Donald Trump is taking aim at the Pentagon’s name, and it’s not subtle. The former US President plans to rebrand the Pentagon, the nerve centre of America’s armed forces, as the Department of War, a nod to the country’s military past and a move critics say is pure theatre.
The “Department of War” isn’t a new invention. Between 1789 and 1947, that was the official name for the body overseeing the US military. It was only two years after the Second World War that the institution was rebranded as the Department of Defense, a title that has stuck ever since.
Trump is reportedly set to sign an executive order this Friday allowing the Pentagon to use “Department of War” as a secondary title. But there’s a catch, only Congress can make the change official and legal.
Trump and US Defence Secretary Pete Hegseth have been flirting with this idea for some time. Hegseth even ran a social media poll in March to gauge public opinion on the potential rebrand. When news of the executive order first broke via Fox News, Hegseth didn’t hold back, posting boldly online: “DEPARTMENT OF WAR.”
Back in August, Trump explained his reasoning: “Everybody likes that we had an unbelievable history of victory when it was the Department of War. Then we changed it to the Department of Defense.” And when reminded that a formal name change requires Congress, he brushed it off: “We’re just going to do it. I’m sure Congress will go along if we need that.”
But this rebrand is only the latest in a series of controversial cultural shifts at the Pentagon under Hegseth’s leadership. Since taking office earlier this year, Hegseth has actively sought to purge what he sees as “woke culture” from the military. This includes ending diversity programmes, removing books from military academies, from Holocaust studies to a Maya Angelou memoir, and wiping thousands of websites that highlighted contributions by women and minority groups.

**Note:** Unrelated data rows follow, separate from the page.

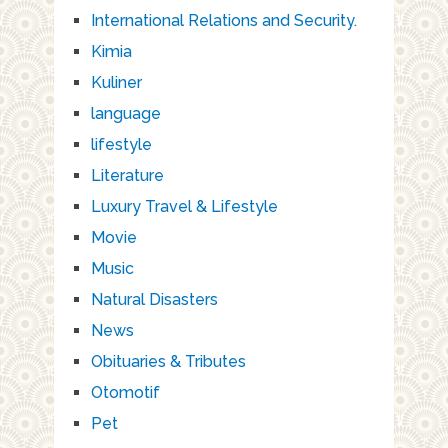
International Relations and Security.
Kimia
Kuliner
language
lifestyle
Literature
Luxury Travel & Lifestyle
Movie
Music
Natural Disasters
News
Obituaries & Tributes
Otomotif
Pet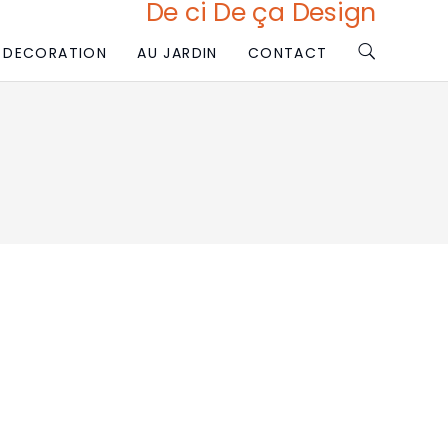
De ci De ça Design
DECORATION
AU JARDIN
CONTACT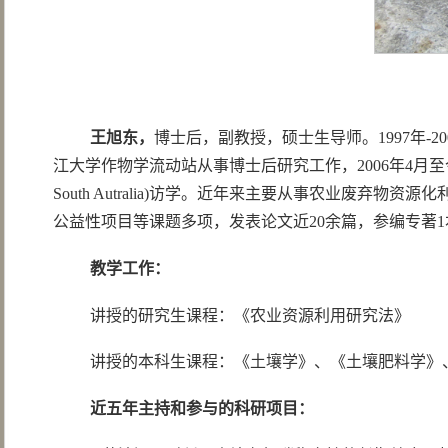
王旭东，
博士后，副教授，硕士生导师。1997年-20
江大学作物学流动站从事博士后研究工作，2006年4月至今在浙
South Autralia)访学。近年来主要从事农业
公益性项目等课题多项，发表论文近20余篇，参编专著1
教学工作：
讲授的研究生课程：《农业资源利用研究法》
讲授的本科生课程：《土壤学》、《土壤肥料学》
近五年主持和参与的科研项目：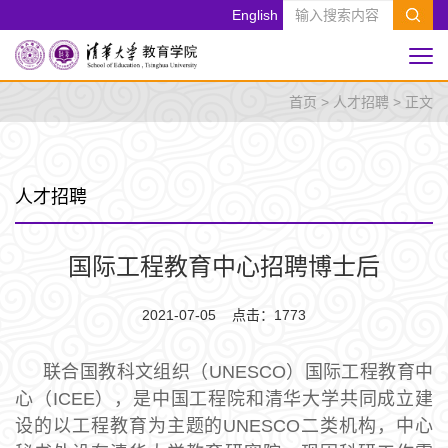
English
首页
>
人才招聘
> 正文
人才招聘
国际工程教育中心招聘博士后
2021-07-05 点击：
1773
联合国教科文组织（UNESCO）国际工程教育中
心（ICEE），是中国工程院和清华大学共同成立建
设的以工程教育为主题的UNESCO二类机构，中心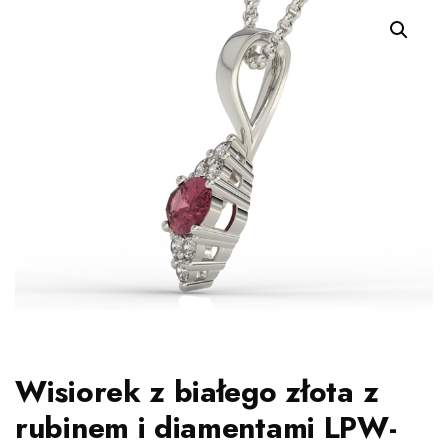
Wisiorek z białego złota z
rubinem i diamentami LPW-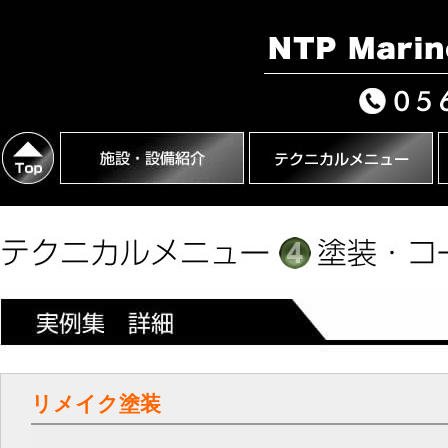
リメイク塗装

Hegseth has also overseen the removal of all transgender troops from the US military following Trump’s executive order, a process many critics have described as “dehumanising” and cruel.
Whether the Pentagon’s new title will ever officially stick remains to be seen, but one thing is certain: Trump and Hegseth are determined to leave their mark, in more ways than one, on the face of America’s military.